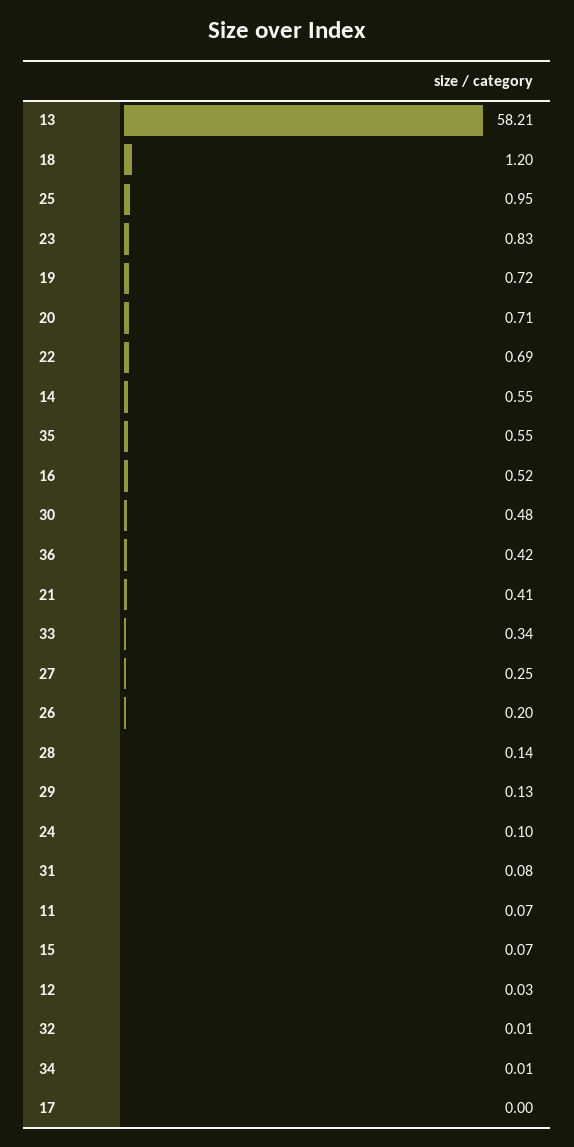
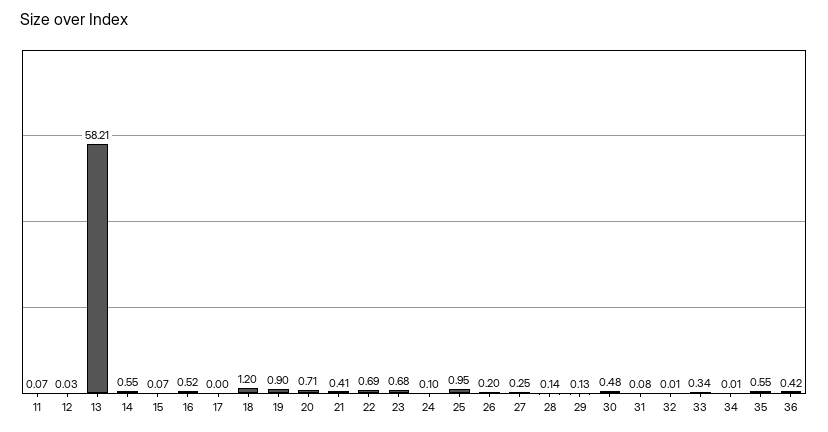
  {
    "13": 58.21,
    "18": 1.2,
    "25": 0.95,
-   "23": 0.83,
+   "23": 0.68,
-   "19": 0.72,
+   "19": 0.9,
    "20": 0.71,
    "22": 0.69,
    "14": 0.55,
    "35": 0.55,
    "16": 0.52,
    "30": 0.48,
    "36": 0.42,
    "21": 0.41,
    "33": 0.34,
    "27": 0.25,
    "26": 0.2,
    "28": 0.14,
    "29": 0.13,
    "24": 0.1,
    "31": 0.08,
    "11": 0.07,
    "15": 0.07,
    "12": 0.03,
    "32": 0.01,
    "34": 0.01,
    "17": 0
  }

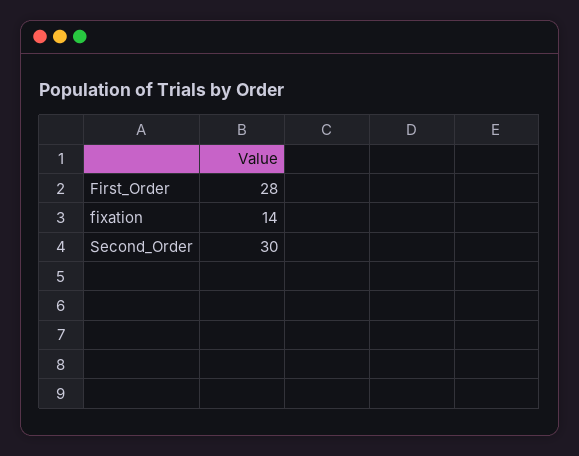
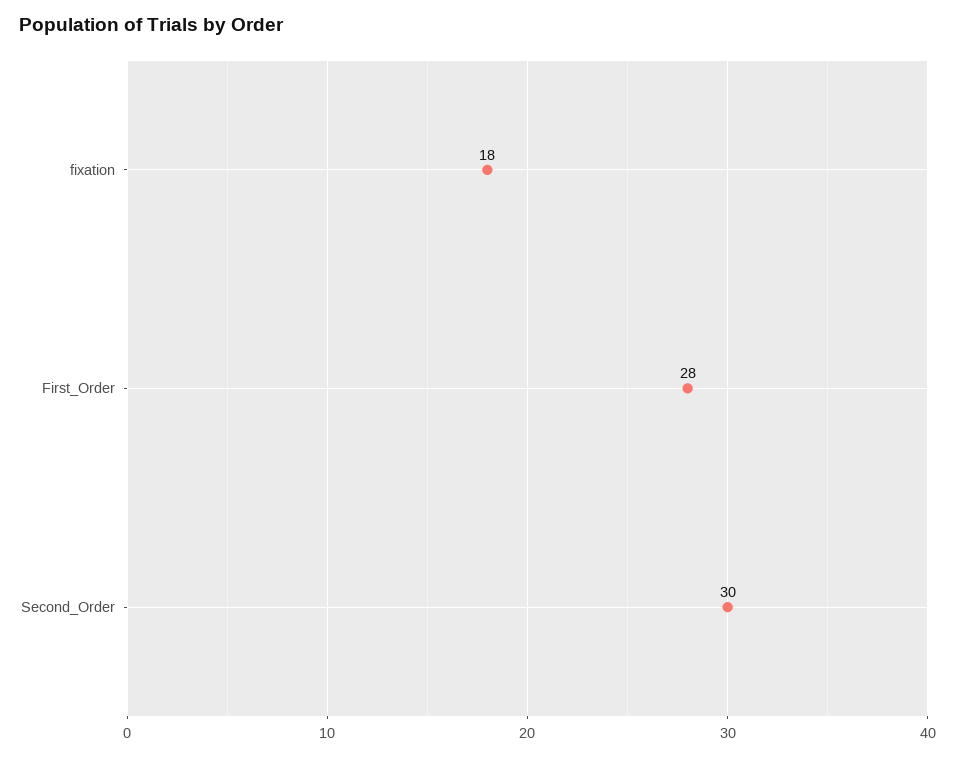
  {
    "First_Order": 28,
-   "fixation": 14,
+   "fixation": 18,
    "Second_Order": 30
  }

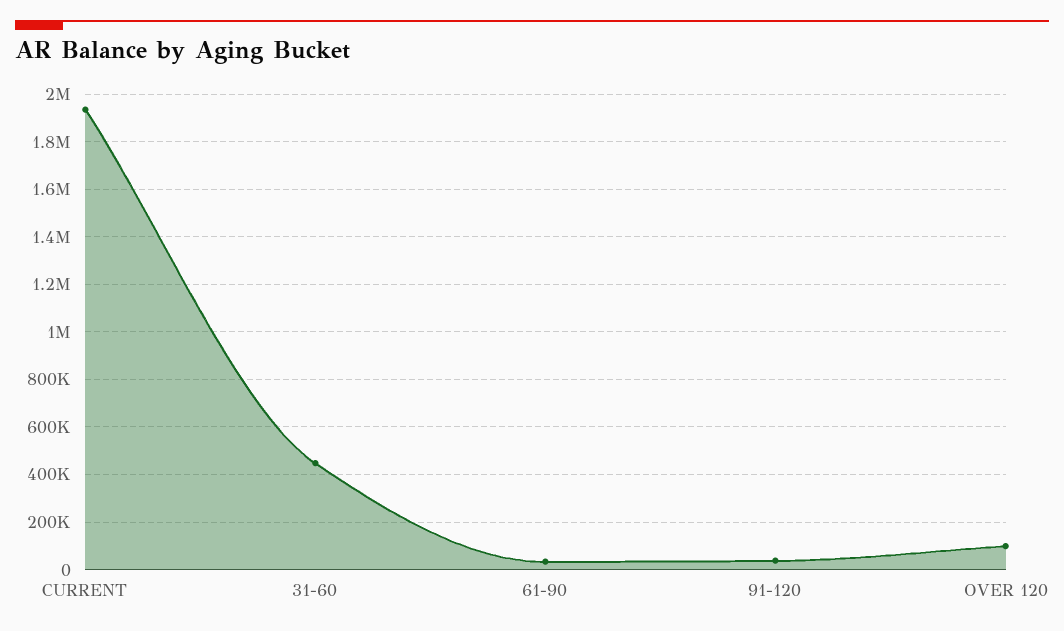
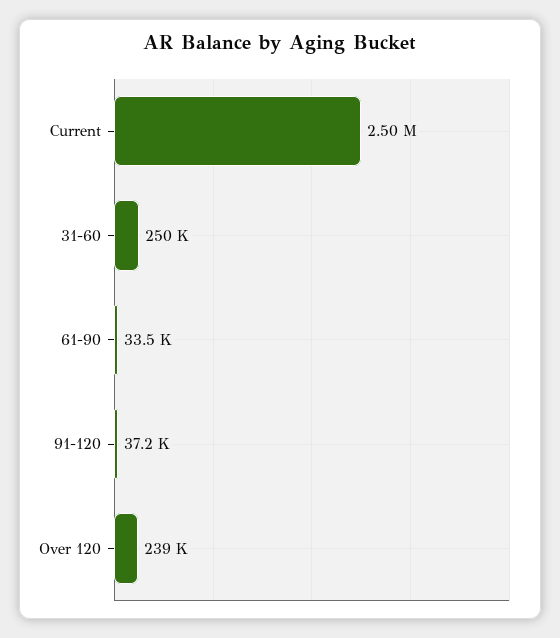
  {
-   "CURRENT": 1950000,
+   "CURRENT": 2500000,
-   "31-60": 450000,
+   "31-60": 250000,
    "61-90": 33500,
    "91-120": 37200,
-   "OVER 120": 100000
+   "OVER 120": 239000
  }

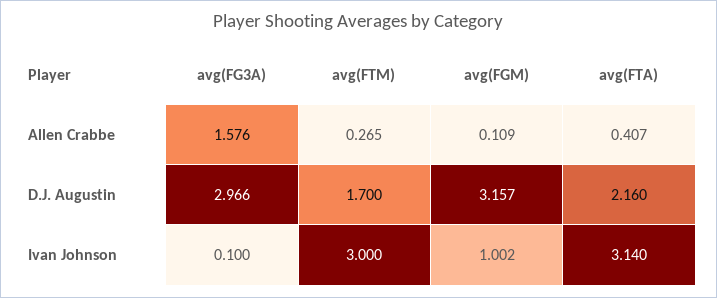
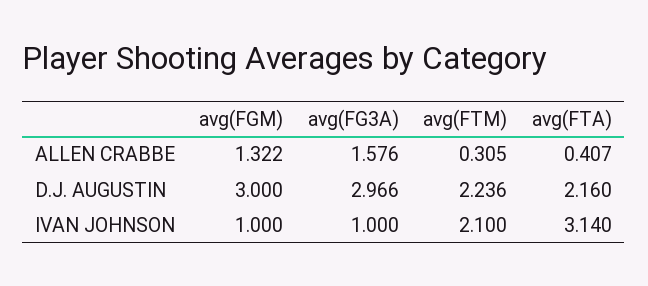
  {
    "avg(FG3A)": {
      "Allen Crabbe": 1.576,
      "D.J. Augustin": 2.966,
-     "Ivan Johnson": 0.1
+     "Ivan Johnson": 1
    },
    "avg(FTM)": {
-     "Allen Crabbe": 0.265,
+     "Allen Crabbe": 0.305,
-     "D.J. Augustin": 1.7,
+     "D.J. Augustin": 2.236,
-     "Ivan Johnson": 3
+     "Ivan Johnson": 2.1
    },
    "avg(FGM)": {
-     "Allen Crabbe": 0.109,
+     "Allen Crabbe": 1.322,
-     "D.J. Augustin": 3.157,
+     "D.J. Augustin": 3,
-     "Ivan Johnson": 1.002
+     "Ivan Johnson": 1
    },
    "avg(FTA)": {
      "Allen Crabbe": 0.407,
      "D.J. Augustin": 2.16,
      "Ivan Johnson": 3.14
    }
  }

■ Task description ■
Exclude the pictures, then write out every record exactly as it stands.

■ Answer to this task ■
  {
    "13": 58.21,
    "18": 1.2,
    "25": 0.95,
-   "23": 0.83,
+   "23": 0.68,
-   "19": 0.72,
+   "19": 0.9,
    "20": 0.71,
    "22": 0.69,
    "14": 0.55,
    "35": 0.55,
    "16": 0.52,
    "30": 0.48,
    "36": 0.42,
    "21": 0.41,
    "33": 0.34,
    "27": 0.25,
    "26": 0.2,
    "28": 0.14,
    "29": 0.13,
    "24": 0.1,
    "31": 0.08,
    "11": 0.07,
    "15": 0.07,
    "12": 0.03,
    "32": 0.01,
    "34": 0.01,
    "17": 0
  }

  {
    "First_Order": 28,
-   "fixation": 14,
+   "fixation": 18,
    "Second_Order": 30
  }

  {
-   "CURRENT": 1950000,
+   "CURRENT": 2500000,
-   "31-60": 450000,
+   "31-60": 250000,
    "61-90": 33500,
    "91-120": 37200,
-   "OVER 120": 100000
+   "OVER 120": 239000
  }

  {
    "avg(FG3A)": {
      "Allen Crabbe": 1.576,
      "D.J. Augustin": 2.966,
-     "Ivan Johnson": 0.1
+     "Ivan Johnson": 1
    },
    "avg(FTM)": {
-     "Allen Crabbe": 0.265,
+     "Allen Crabbe": 0.305,
-     "D.J. Augustin": 1.7,
+     "D.J. Augustin": 2.236,
-     "Ivan Johnson": 3
+     "Ivan Johnson": 2.1
    },
    "avg(FGM)": {
-     "Allen Crabbe": 0.109,
+     "Allen Crabbe": 1.322,
-     "D.J. Augustin": 3.157,
+     "D.J. Augustin": 3,
-     "Ivan Johnson": 1.002
+     "Ivan Johnson": 1
    },
    "avg(FTA)": {
      "Allen Crabbe": 0.407,
      "D.J. Augustin": 2.16,
      "Ivan Johnson": 3.14
    }
  }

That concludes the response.